Indian IT’s Path to Outcome‑Based Pricing
The shift from resource‑based to outcome‑based contracts is already underway. As AI reduces the labor component of software delivery, firms that continue to price by headcount risk margin compression. Companies that can promise “AI‑accelerated time‑to‑value” and tie fees to measurable results will command premium pricing.
Upskilling the workforce is essential; the arbitrage from cheaper labor is disappearing. Firms that invest in AI‑augmented development platforms—such as Claude Code, which can read, build, test and debug code in minutes—will retain talent, improve delivery speed and protect profitability.
Data Centre Build‑Out: India’s Hardware Edge
AI workloads demand massive compute, storage, power and cooling. India’s abundant land, water and recently announced tax breaks for foreign data‑centre operators make the country an attractive hub for AI infrastructure.
Domestic conglomerates (Adani, Reliance) and global cloud leaders (Microsoft, Amazon, Google) have pledged hundreds of millions of dollars to new facilities. Higher local capacity will lower latency and cost for AI‑infused SaaS, attract model‑ops workloads, and enable Indian IT firms to capture a share of inference revenue—an emerging profit pool for AI service providers.

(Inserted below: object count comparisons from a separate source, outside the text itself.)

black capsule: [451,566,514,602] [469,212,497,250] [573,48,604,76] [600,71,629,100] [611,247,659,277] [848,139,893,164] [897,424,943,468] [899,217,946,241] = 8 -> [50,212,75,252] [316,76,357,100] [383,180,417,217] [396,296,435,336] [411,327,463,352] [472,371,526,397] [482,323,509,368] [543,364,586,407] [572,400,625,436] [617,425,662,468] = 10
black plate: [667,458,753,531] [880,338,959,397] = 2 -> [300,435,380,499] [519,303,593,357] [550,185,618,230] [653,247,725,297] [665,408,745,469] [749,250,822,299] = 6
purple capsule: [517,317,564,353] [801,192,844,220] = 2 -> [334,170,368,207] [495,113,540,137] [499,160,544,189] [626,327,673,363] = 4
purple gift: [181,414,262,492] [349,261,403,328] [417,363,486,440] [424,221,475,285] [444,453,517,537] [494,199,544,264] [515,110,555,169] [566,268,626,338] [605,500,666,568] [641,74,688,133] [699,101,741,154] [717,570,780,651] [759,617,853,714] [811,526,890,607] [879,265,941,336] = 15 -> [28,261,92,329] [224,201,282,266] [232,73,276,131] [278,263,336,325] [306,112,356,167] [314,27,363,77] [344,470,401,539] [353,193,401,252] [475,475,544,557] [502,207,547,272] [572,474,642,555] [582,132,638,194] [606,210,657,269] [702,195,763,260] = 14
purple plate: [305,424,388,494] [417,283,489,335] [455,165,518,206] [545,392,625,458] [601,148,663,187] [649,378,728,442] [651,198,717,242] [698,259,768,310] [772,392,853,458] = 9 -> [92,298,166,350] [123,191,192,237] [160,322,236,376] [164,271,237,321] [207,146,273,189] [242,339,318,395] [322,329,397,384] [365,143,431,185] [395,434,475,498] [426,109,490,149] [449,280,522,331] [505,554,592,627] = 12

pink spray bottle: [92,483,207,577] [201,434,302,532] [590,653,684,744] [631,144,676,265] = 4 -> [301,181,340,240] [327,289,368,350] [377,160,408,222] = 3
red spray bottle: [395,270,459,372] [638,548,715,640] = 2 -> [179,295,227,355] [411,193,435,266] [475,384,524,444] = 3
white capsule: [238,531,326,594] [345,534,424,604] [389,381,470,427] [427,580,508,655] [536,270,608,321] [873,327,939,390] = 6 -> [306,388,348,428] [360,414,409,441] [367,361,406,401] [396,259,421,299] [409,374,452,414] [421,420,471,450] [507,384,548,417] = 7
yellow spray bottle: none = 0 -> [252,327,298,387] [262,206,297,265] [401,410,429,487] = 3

Investor Playbook: Bull vs. Bear Cases for Indian IT
Bull Case: Companies that successfully transition to AI‑driven, outcome‑based models will see margin expansion and faster revenue growth. Look for firms with early AI partnerships, data‑centre commitments and a diversified service mix. TCS, Infosys and HCLTech fit this profile; their stocks may be undervalued relative to the AI upside.
Bear Case: Firms overly dependent on traditional application services may see a steep decline in billable hours as AI automates routine coding and testing. Coforge, Hexaware and Tech Mahindra could face margin pressure and earnings volatility if they fail to upskill staff or pivot their pricing.
Strategic positioning matters. Investors could overweight the AI leaders, maintain a small exposure to the vulnerable pure‑play application services stocks for contrarian play, or consider sector‑wide ETFs that tilt toward outcome‑based providers.
In summary, the AI wave is not a single‑direction threat; it is a catalyst that will reward adaptability and punish inertia. The next quarter will likely separate the IT firms that become AI‑enabled growth engines from those that become relics of a headcount‑driven past.